▶ **Raw data**
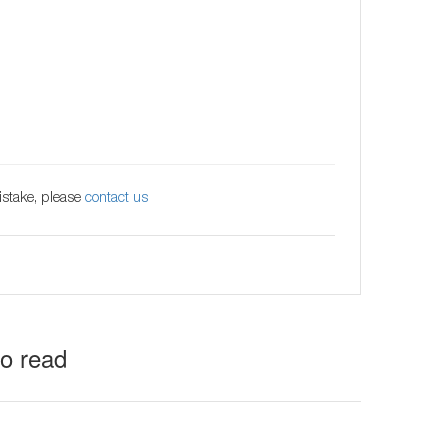
istake, please
contact us
to read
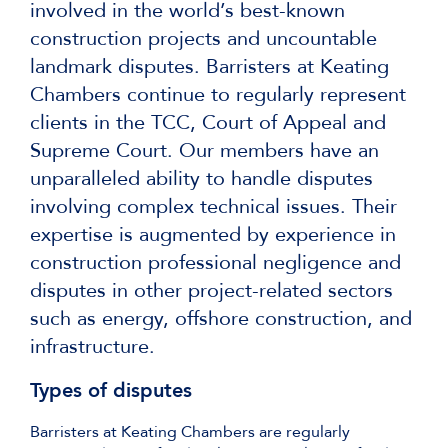
involved in the world’s best-known
construction projects and uncountable
landmark disputes. Barristers at Keating
Chambers continue to regularly represent
clients in the TCC, Court of Appeal and
Supreme Court. Our members have an
unparalleled ability to handle disputes
involving complex technical issues. Their
expertise is augmented by experience in
construction professional negligence and
disputes in other project-related sectors
such as energy, offshore construction, and
infrastructure.
Types of disputes
Barristers at Keating Chambers are regularly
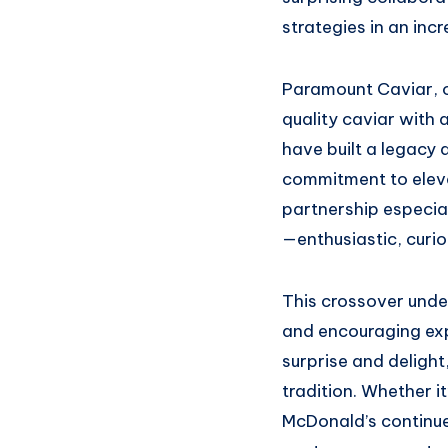
strategies in an inc
Paramount Caviar, o
quality caviar with 
have built a legacy 
commitment to elevat
partnership especia
—enthusiastic, curi
This crossover und
and encouraging expe
surprise and deligh
tradition. Whether it
McDonald’s continues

▶ **Prompt**
Word for word, reproduce all of the data, but keep out the pictures.

▶ **Task solution**
istake, please
contact us
to read
involved in the world’s best-known
construction projects and uncountable
landmark disputes. Barristers at Keating
Chambers continue to regularly represent
clients in the TCC, Court of Appeal and
Supreme Court. Our members have an
unparalleled ability to handle disputes
involving complex technical issues. Their
expertise is augmented by experience in
construction professional negligence and
disputes in other project-related sectors
such as energy, offshore construction, and
infrastructure.
Types of disputes
Barristers at Keating Chambers are regularly
strategies in an inc
Paramount Caviar, o
quality caviar with 
have built a legacy 
commitment to elevat
partnership especia
—enthusiastic, curi
This crossover und
and encouraging expe
surprise and deligh
tradition. Whether it
McDonald’s continues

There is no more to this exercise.